Here the "Rate Exceeded" error occurred because a single identity-id requested more than 5 GetOpenIdToken calls in a second. To be more specific, the Identity ID sent 8 requests which resulted in RateExceed error.

jrobinso commented 1 year ago

Bingo. Its our bug. GetCognitoAWSCredentials. is called many times, which in turn calls

GetOpenIdTokenResponse openId = cognitoIdentityClient.getOpenIdToken(openidrequest.build());

This needs to be rate limited. The only thing used from this response is the token, which should be valid for 10 minutes. This should not be hard to fix.

EDIT: ok I see what's going on here. GetCognitoAWSCredentials is called for each bucket when building the file picker tree. This in turn triggers the call getOpenIdToken, which is rate limited. The more buckets you have the more likely you are to see this error.
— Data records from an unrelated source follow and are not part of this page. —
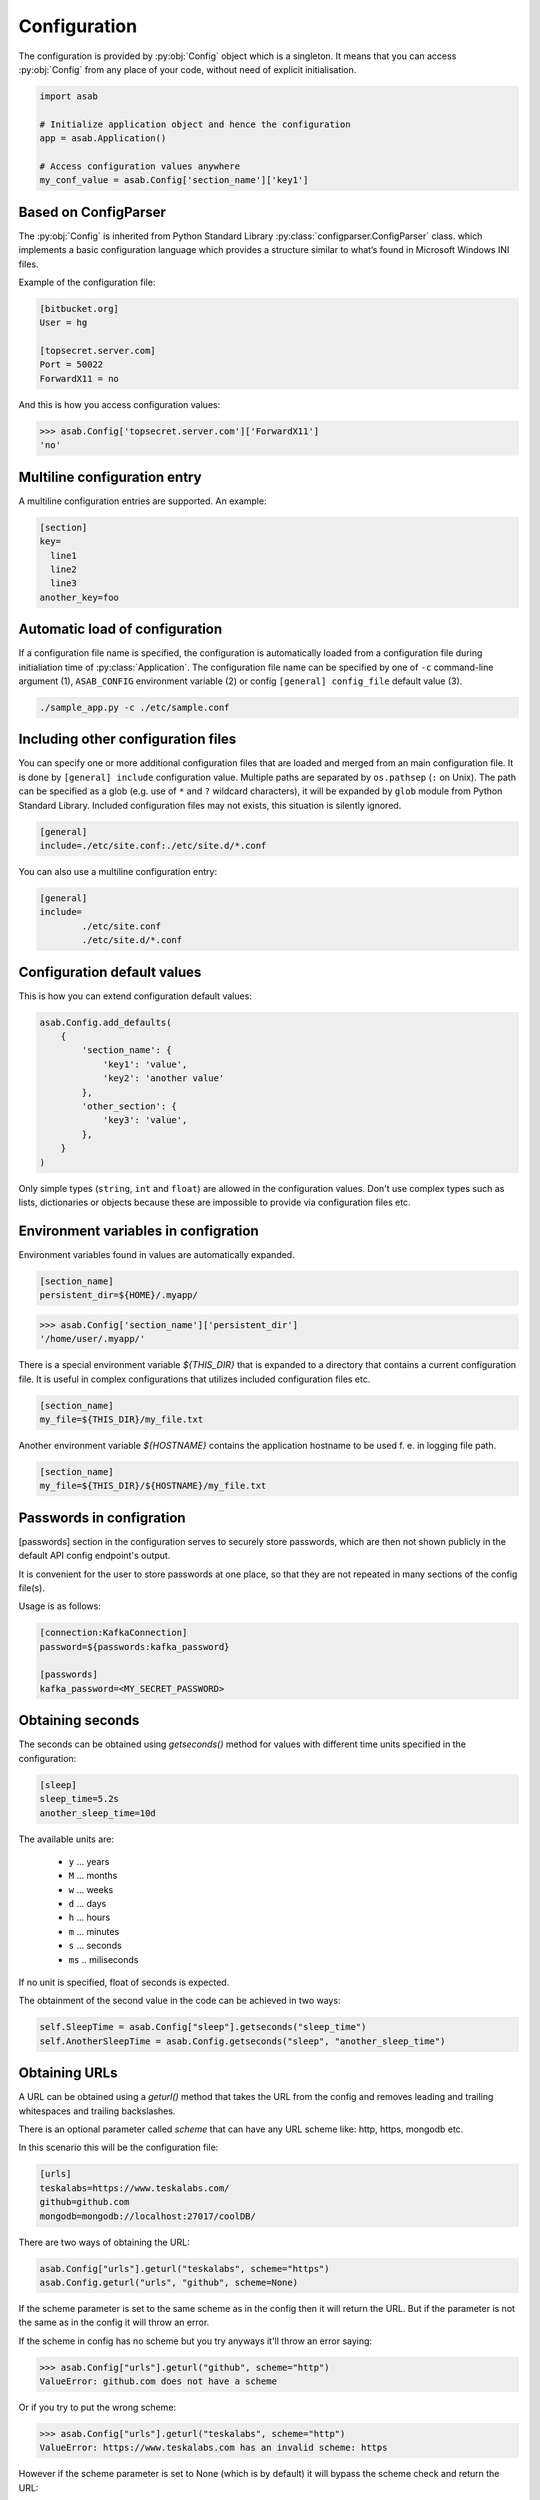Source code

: .. _configuration-ref:

Configuration
=============

.. py:currentmodule:: asab

.. py:data:: Config

The configuration is provided by :py:obj:`Config` object which is a singleton. It means that you can access :py:obj:`Config` from any place of your code, without need of explicit initialisation.

.. code:: python

	import asab
	
	# Initialize application object and hence the configuration
	app = asab.Application()

	# Access configuration values anywhere
	my_conf_value = asab.Config['section_name']['key1']


Based on ConfigParser
---------------------

The  :py:obj:`Config` is inherited from Python Standard Library :py:class:`configparser.ConfigParser` class. which implements a basic configuration language which provides a structure similar to what’s found in Microsoft Windows INI files. 

.. py:currentmodule:: asab.config

.. py:class:: ConfigParser

Example of the configuration file:

.. code:: ini

	[bitbucket.org]
	User = hg

	[topsecret.server.com]
	Port = 50022
	ForwardX11 = no


And this is how you access configuration values:

.. code:: python

	>>> asab.Config['topsecret.server.com']['ForwardX11']
	'no'


.. py:currentmodule:: asab


Multiline configuration entry
-----------------------------

A multiline configuration entries are supported.
An example:

.. code:: ini

	[section]
	key=
	  line1
	  line2
	  line3
	another_key=foo


Automatic load of configuration
-------------------------------

If a configuration file name is specified, the configuration is automatically loaded from a configuration file during initialiation time of :py:class:`Application`.
The configuration file name can be specified by one of ``-c`` command-line argument (1), ``ASAB_CONFIG`` environment variable (2) or config ``[general] config_file`` default value (3).

.. code:: shell

	./sample_app.py -c ./etc/sample.conf



Including other configuration files
-----------------------------------

You can specify one or more additional configuration files that are loaded and merged from an main configuration file.
It is done by ``[general] include`` configuration value. Multiple paths are separated by ``os.pathsep`` (``:`` on Unix).
The path can be specified as a glob (e.g. use of ``*`` and ``?`` wildcard characters), it will be expanded by ``glob`` module from Python Standard Library.
Included configuration files may not exists, this situation is silently ignored.

.. code:: ini

	[general]
	include=./etc/site.conf:./etc/site.d/*.conf


You can also use a multiline configuration entry:

.. code:: ini

	[general]
	include=
		./etc/site.conf
		./etc/site.d/*.conf



Configuration default values
----------------------------

.. py:method:: Config.add_defaults(dictionary)

This is how you can extend configuration default values:

.. code:: python

	asab.Config.add_defaults(
	    {
	        'section_name': {
	            'key1': 'value',
	            'key2': 'another value'
	        },
	        'other_section': {
	            'key3': 'value',
	        },
	    }
	)

Only simple types (``string``, ``int`` and ``float``) are allowed in the configuration values.
Don't use complex types such as lists, dictionaries or objects because these are impossible to provide via configuration files etc.


Environment variables in configration
-------------------------------------

Environment variables found in values are automatically expanded.

.. code:: ini

	[section_name]
	persistent_dir=${HOME}/.myapp/

.. code:: python

	>>> asab.Config['section_name']['persistent_dir']
	'/home/user/.myapp/'

There is a special environment variable `${THIS_DIR}` that is expanded to a directory that contains a current configuration file.
It is useful in complex configurations that utilizes included configuration files etc.

.. code:: ini

	[section_name]
	my_file=${THIS_DIR}/my_file.txt

Another environment variable `${HOSTNAME}` contains the application hostname to be used f. e. in logging file path.

.. code:: ini

	[section_name]
	my_file=${THIS_DIR}/${HOSTNAME}/my_file.txt

Passwords in configration
-------------------------------------

[passwords] section in the configuration serves to securely store passwords,
which are then not shown publicly in the default API config endpoint's output.

It is convenient for the user to store passwords at one place,
so that they are not repeated in many sections of the config file(s).

Usage is as follows:

.. code:: ini

	[connection:KafkaConnection]
	password=${passwords:kafka_password}

	[passwords]
	kafka_password=<MY_SECRET_PASSWORD>


Obtaining seconds
-------------------------------------

.. py:method:: Config.getseconds()

The seconds can be obtained using `getseconds()` method for values with different time
units specified in the configuration:

.. code:: ini

	[sleep]
	sleep_time=5.2s
	another_sleep_time=10d

The available units are:

  * ``y`` ... years
  * ``M`` ... months
  * ``w`` ... weeks
  * ``d`` ... days
  * ``h`` ... hours
  * ``m`` ... minutes
  * ``s`` ... seconds
  * ``ms`` .. miliseconds

If no unit is specified, float of seconds is expected.

The obtainment of the second value in the code can be achieved in two ways:

.. code:: python

	self.SleepTime = asab.Config["sleep"].getseconds("sleep_time")
	self.AnotherSleepTime = asab.Config.getseconds("sleep", "another_sleep_time")

Obtaining URLs
-------------------------------------

.. py:method:: Config.geturl(section, option, scheme=None)

A URL can be obtained using a `geturl()` method that takes the URL from the config and
removes leading and trailing whitespaces and trailing backslashes.

There is an optional parameter called `scheme` that can have any URL scheme like:
http, https, mongodb etc.

In this scenario this will be the configuration file:

.. code:: ini

    [urls]
    teskalabs=https://www.teskalabs.com/
    github=github.com
    mongodb=mongodb://localhost:27017/coolDB/

There are two ways of obtaining the URL:

.. code:: py

    asab.Config["urls"].geturl("teskalabs", scheme="https")
    asab.Config.geturl("urls", "github", scheme=None)

If the scheme parameter is set to the same scheme as in the config then it will return
the URL. But if the parameter is not the same as in the config it will throw an error.

If the scheme in config has no scheme but you try anyways it'll throw an error saying:

.. code:: python

    >>> asab.Config["urls"].geturl("github", scheme="http")
    ValueError: github.com does not have a scheme

Or if you try to put the wrong scheme:

.. code:: python

    >>> asab.Config["urls"].geturl("teskalabs", scheme="http")
    ValueError: https://www.teskalabs.com has an invalid scheme: https

However if the scheme parameter is set to None (which is by default) it will bypass
the scheme check and return the URL:

.. code:: python

        >>> asab.Config["urls"].geturl("github", scheme=None)
        'github.com'

        >>> asab.Config["urls"].geturl("teskalabs", scheme=None)
        'https://www.teskalabs.com'

The scheme parameter also supports the use of a tuple:

.. code:: python

    >>> asab.Config["urls"].geturl("teskalabs", scheme=("https", "mongodb"))
    'https://www.teskalabs.com'

    >>> asab.Config["urls"].geturl("mongodb", scheme=("https", "mongodb"))
    'mongodb://localhost:27017/coolDB'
I don't see any reason to get new credentials before the existing credentials are expired. This should be an easy fix.

jrobinso commented 1 year ago

I have a PR that should fix this. https://github.com/igvteam/igv/pull/1391/files?diff=split&w=1

brainstorm commented 1 year ago

Nice debugging and fix Jim, ship it! And sorry for the bugs :-S

Also now I see why we have not been hitting this problem: we just list 1-2 buckets on the file picker.